Here’s the secret sauce. There are two signatures of the list() method on Criteria. Somewhat unexpectedly, each signature returns a different type of result set object. The default, no-arg signature returns a good old java.util.ArrayList. The other signature, one that takes pagination parameters (max and offset), returns an instance of grails.orm.PagedResultSet, which provides a handy (and essential) totalCount() method.

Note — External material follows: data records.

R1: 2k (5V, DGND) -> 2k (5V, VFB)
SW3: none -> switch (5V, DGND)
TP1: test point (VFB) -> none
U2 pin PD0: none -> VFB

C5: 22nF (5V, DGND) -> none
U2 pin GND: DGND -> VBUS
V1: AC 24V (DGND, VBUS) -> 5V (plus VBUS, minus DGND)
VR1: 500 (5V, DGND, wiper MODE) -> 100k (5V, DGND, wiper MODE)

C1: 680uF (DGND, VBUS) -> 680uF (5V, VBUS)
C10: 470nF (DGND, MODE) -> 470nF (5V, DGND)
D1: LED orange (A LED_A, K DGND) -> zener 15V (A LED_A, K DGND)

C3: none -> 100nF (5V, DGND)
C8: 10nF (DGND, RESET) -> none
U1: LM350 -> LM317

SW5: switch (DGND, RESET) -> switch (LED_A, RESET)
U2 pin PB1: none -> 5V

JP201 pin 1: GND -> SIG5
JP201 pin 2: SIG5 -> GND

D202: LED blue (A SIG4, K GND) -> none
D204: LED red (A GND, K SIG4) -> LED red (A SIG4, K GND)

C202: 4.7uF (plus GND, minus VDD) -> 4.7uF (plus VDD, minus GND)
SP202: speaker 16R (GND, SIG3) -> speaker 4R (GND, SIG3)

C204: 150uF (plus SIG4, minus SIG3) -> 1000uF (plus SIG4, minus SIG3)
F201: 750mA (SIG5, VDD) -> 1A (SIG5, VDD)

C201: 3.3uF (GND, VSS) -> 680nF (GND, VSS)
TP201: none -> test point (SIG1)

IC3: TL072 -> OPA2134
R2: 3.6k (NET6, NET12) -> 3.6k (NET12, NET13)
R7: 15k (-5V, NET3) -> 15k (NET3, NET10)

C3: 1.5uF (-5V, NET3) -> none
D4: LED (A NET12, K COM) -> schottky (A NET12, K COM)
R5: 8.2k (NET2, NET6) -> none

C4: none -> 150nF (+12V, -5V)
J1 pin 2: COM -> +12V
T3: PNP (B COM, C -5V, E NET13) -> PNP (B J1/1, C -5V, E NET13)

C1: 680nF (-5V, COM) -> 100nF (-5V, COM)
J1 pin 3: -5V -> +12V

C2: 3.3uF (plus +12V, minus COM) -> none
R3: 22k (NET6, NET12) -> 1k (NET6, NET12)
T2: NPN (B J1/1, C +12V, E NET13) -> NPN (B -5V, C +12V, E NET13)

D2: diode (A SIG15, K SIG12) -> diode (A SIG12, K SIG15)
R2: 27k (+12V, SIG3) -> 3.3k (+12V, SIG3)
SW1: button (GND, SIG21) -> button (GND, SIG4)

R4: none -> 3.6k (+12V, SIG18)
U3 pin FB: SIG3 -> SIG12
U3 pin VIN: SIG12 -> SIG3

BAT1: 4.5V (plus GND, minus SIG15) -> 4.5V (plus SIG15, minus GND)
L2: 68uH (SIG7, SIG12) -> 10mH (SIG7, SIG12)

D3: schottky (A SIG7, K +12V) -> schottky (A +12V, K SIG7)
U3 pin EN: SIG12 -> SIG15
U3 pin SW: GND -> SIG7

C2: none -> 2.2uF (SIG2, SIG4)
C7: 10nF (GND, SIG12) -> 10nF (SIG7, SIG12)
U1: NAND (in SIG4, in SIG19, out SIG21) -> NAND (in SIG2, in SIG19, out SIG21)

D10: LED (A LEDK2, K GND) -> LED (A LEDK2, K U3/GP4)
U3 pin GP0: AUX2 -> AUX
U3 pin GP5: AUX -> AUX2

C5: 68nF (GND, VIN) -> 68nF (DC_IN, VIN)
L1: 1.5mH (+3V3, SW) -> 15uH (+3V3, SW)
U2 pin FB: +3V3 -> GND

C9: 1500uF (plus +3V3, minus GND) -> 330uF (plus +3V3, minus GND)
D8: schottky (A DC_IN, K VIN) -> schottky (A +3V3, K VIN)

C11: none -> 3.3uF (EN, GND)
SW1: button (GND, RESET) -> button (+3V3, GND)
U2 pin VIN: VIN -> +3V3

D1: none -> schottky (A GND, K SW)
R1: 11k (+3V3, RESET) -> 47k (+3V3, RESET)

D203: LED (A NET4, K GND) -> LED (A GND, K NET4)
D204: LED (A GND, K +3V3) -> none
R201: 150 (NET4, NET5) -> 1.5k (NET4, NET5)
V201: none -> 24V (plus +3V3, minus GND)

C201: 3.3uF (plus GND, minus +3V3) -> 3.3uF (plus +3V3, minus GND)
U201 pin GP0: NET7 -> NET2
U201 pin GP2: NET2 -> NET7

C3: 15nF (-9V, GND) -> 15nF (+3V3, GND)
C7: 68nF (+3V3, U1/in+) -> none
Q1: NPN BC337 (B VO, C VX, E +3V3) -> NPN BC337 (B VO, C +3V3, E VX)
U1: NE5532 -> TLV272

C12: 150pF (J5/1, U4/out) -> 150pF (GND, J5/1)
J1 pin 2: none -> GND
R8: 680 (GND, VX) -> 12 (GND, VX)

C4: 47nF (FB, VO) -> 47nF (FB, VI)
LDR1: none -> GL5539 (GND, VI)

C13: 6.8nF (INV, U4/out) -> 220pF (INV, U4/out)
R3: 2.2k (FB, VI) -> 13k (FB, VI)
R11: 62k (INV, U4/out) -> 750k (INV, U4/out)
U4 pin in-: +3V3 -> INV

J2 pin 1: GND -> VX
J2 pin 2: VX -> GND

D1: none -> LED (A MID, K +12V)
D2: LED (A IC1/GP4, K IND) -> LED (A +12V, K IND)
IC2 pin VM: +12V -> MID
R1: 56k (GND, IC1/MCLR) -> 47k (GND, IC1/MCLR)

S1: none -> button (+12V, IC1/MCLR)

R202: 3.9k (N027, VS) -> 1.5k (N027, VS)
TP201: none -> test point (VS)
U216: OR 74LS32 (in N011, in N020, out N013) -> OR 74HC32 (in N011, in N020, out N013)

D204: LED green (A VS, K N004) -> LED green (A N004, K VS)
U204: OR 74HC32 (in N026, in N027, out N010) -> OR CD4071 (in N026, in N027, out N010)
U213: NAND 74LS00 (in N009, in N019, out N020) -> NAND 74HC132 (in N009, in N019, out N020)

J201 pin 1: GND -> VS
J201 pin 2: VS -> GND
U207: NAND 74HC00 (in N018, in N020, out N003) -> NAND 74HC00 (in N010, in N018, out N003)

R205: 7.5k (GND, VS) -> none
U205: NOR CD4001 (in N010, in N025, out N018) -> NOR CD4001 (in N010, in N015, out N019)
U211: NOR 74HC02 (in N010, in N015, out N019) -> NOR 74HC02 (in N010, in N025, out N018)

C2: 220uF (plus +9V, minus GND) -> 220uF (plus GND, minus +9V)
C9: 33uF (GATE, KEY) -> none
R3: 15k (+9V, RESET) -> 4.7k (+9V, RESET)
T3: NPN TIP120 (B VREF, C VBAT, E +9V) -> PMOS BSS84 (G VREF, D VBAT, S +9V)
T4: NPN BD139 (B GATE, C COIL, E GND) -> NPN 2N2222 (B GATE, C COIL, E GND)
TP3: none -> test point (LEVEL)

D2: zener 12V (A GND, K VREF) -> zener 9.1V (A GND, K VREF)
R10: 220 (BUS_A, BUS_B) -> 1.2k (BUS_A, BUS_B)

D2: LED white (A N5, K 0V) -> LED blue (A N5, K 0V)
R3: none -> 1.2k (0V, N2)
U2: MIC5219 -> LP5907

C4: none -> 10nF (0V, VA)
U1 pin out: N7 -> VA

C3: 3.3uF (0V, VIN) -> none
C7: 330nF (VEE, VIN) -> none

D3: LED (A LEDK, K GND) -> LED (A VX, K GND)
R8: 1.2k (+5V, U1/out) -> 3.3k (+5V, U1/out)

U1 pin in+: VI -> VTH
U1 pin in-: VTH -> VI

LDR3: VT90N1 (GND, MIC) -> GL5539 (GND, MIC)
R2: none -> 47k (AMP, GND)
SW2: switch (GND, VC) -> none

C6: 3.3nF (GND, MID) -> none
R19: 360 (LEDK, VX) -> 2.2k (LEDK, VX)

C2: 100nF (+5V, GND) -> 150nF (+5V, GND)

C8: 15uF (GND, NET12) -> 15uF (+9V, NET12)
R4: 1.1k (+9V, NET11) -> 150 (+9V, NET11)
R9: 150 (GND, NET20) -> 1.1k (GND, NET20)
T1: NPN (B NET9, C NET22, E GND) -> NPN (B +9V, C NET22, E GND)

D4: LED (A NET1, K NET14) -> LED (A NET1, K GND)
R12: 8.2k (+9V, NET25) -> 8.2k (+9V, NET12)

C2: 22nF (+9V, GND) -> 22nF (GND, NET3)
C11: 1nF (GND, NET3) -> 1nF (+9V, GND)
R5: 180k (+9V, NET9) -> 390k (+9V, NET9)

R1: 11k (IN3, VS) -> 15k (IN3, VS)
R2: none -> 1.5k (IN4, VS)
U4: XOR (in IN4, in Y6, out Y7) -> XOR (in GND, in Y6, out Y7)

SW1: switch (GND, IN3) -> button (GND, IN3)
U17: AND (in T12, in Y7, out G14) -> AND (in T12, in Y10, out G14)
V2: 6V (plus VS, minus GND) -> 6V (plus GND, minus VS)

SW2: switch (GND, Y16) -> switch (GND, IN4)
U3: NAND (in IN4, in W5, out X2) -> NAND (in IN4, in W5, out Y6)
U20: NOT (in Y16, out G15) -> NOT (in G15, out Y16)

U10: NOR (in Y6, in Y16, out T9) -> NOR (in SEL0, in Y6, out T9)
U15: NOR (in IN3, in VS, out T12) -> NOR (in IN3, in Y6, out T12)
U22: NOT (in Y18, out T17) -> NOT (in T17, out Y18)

It all seems so obvious, right? The problem is the free supply of misinformation available to Grails developers. I found no fewer than three examples that showed how to pass max and offset values to Hibernate through code, within the accompanying closure, as in:

criteria.list {
maxResults(Integer.parseInt(params.max.toString()))
firstResult(Integer.parseInt(params.offset.toString()))
order(params.sort, params.order)
}

This works – sort of You do get a page of values back rather than a full result set. But you get those results in the form of a plain old ArrayList – not a PagedResultSet. And, of course, Groovy being a dynamically-typed language, your friendly compiler won’t let you know that the return type isn’t what you might have been expecting. What you do see, at runtime, is that when you call results.totalCount() to feed the result set size to your pagination tag, you get a “method does not exist” error. (Good think the creator of PagedResultSet didn’t choose to overload size(), or this bug would have been really difficult to find!

So there you have it, a little slice of Grails life in the speed bumps. Now that I’ve filed this information away, the road looks pretty clear ahead. At least for the next few hours.